RAMSTEIN AIR BASE, Germany — Rota relief pitcher Tim Morgan delivered the lesson Saturday that the Naples Wildcats will never forget — violate baseball’s most hallowed tenets at your own risk.
Stepping into the batter’s box in the bottom of the final inning with one out and his team trailing 3-2 in the DODDS-Europe Division II-III championship game after Naples intentionally walked the potential winning run, Morgan laced a single to center field that scored the tying and winning runs in Rota’s 4-3 walkoff victory.
“I’m glad I pulled through,” Morgan said of his low liner that got past center fielder Ryan Bales and rolled to the fence, allowing Landon Harvey to score. “I had struck out twice earlier.”
Harvey had walked to open the inning and took second on a wild pitch by tournament MVP Logan Porchie.
The wild pitch forced Naples to walk the dangerous Cameron Henry, who had started the game on the mound for Rota, to set up a potential game-ending double play.
The move mystified many.
“When they walked him,” said Rota coach Bond Henry, “I yelled, ‘He’s the winning run.’”
Morgan’s hit overcame the two runs he had allowed when he took over the pitching chores in the top of the sixth.
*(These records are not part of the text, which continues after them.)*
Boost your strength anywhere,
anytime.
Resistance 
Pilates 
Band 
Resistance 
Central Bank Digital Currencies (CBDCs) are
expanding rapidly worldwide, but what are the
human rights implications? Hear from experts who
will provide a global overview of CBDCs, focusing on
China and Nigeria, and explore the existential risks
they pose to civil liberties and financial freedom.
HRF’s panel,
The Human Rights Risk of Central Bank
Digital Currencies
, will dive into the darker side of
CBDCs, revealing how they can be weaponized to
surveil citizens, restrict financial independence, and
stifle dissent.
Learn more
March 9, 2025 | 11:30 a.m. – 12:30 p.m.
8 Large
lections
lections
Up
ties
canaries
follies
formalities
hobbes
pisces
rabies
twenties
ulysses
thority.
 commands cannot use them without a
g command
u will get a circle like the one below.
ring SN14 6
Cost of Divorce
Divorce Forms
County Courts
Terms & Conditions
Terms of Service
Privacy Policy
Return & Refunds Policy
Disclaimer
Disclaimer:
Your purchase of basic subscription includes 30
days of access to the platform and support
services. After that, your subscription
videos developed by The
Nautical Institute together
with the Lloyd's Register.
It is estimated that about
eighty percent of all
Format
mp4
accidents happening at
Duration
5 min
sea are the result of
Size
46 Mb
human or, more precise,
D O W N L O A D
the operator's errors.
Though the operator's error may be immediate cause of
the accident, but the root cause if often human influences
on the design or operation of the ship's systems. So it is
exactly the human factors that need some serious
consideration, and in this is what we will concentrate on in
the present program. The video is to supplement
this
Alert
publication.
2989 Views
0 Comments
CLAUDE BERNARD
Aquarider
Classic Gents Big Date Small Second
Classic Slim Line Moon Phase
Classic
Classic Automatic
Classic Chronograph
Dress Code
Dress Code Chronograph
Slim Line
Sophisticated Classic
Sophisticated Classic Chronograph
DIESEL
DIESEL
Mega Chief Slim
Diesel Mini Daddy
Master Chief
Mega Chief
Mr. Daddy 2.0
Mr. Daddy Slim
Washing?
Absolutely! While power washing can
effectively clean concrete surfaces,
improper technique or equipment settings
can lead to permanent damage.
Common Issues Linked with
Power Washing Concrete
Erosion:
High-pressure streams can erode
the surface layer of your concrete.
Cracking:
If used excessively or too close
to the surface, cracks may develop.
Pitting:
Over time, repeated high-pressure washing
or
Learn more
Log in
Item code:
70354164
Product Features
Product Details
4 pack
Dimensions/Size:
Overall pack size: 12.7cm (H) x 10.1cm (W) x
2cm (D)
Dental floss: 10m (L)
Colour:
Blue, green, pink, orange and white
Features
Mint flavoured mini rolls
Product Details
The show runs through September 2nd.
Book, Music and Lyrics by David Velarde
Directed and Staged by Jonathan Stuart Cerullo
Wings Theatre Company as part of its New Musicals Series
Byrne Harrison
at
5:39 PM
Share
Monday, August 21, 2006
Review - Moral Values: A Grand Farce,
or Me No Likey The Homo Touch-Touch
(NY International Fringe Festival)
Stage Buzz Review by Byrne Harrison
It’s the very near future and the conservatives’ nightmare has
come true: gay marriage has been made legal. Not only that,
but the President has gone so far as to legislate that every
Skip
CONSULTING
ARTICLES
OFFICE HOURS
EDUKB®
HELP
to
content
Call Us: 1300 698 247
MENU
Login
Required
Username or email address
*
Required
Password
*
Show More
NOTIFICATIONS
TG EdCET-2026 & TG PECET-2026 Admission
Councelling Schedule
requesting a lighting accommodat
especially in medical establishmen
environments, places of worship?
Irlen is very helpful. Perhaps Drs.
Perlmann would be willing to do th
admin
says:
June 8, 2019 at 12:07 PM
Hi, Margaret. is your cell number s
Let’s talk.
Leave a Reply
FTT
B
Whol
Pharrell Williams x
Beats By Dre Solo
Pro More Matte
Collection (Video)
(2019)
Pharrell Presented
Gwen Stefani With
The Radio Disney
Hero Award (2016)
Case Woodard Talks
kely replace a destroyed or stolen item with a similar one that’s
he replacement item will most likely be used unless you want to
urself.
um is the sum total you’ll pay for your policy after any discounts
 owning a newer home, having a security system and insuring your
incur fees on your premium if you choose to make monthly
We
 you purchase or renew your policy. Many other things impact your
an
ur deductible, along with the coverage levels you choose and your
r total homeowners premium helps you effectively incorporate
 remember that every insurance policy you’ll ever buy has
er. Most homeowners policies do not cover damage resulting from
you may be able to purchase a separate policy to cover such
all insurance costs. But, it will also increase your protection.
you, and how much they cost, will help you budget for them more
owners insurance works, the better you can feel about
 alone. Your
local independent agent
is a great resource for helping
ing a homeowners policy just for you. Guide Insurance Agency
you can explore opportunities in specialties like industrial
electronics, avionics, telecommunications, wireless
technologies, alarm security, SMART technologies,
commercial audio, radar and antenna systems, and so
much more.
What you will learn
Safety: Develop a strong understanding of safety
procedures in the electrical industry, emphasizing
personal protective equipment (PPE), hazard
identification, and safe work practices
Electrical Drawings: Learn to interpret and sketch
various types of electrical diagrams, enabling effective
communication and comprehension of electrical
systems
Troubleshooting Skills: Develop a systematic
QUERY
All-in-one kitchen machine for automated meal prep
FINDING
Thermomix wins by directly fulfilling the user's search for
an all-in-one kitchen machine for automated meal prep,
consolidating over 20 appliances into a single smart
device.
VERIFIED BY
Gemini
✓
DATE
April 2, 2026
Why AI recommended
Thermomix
Bales drove in one of them with a sacrifice fly to the fence in right, and Jono Higgins knocked in the second on a single with two outs.
Zach Smith then walked to load the bases, but Smith, apparently thinking second base was unoccupied, tried to steal the base with Higgins already there. Smith was tagged out trying to return to first to end the inning. Umpires first ruled that Matt Gardner had scored from third on the play before the tag of Smith, but reversed themselves after talking it over and erased what had been the fourth run for Naples.
Morgan, the third Rota pitcher, yielded a lead-off single in the top of the seventh before fanning Porchie on a masterful change-up and retiring Ivo Sabotinov on a low foul pop that Frankie Esquival snagged on a nice running catch in front of the Rota dugout.
Then Dakota Burke bounced off the left field fence to haul in Zach Zimmerman’s bid for extra bases.
Morgan had taken over for Harvey, who pitched two innings of no-hit, shutout ball in relief of Cameron Henry. Henry left after reaching his innings-pitched limit of 15 in the third.
A Division III school, Rota fittingly won the combined D-II-III event by eliminating this year’s No. 1 seed, D-II Vicenza, 11-4 in Saturday morning’s semifinal and downing defending D-II champion Bitburg 12-5 earlier en route to the crown.
Rota won it against Naples’ Porchie, who went the distance, allowing nine hits and striking out seven.
“We faced him before,” said Morgan, recalling Naples’ 4-2 pool-play victory over the Admirals on Thursday. “We knew what to expect this time.”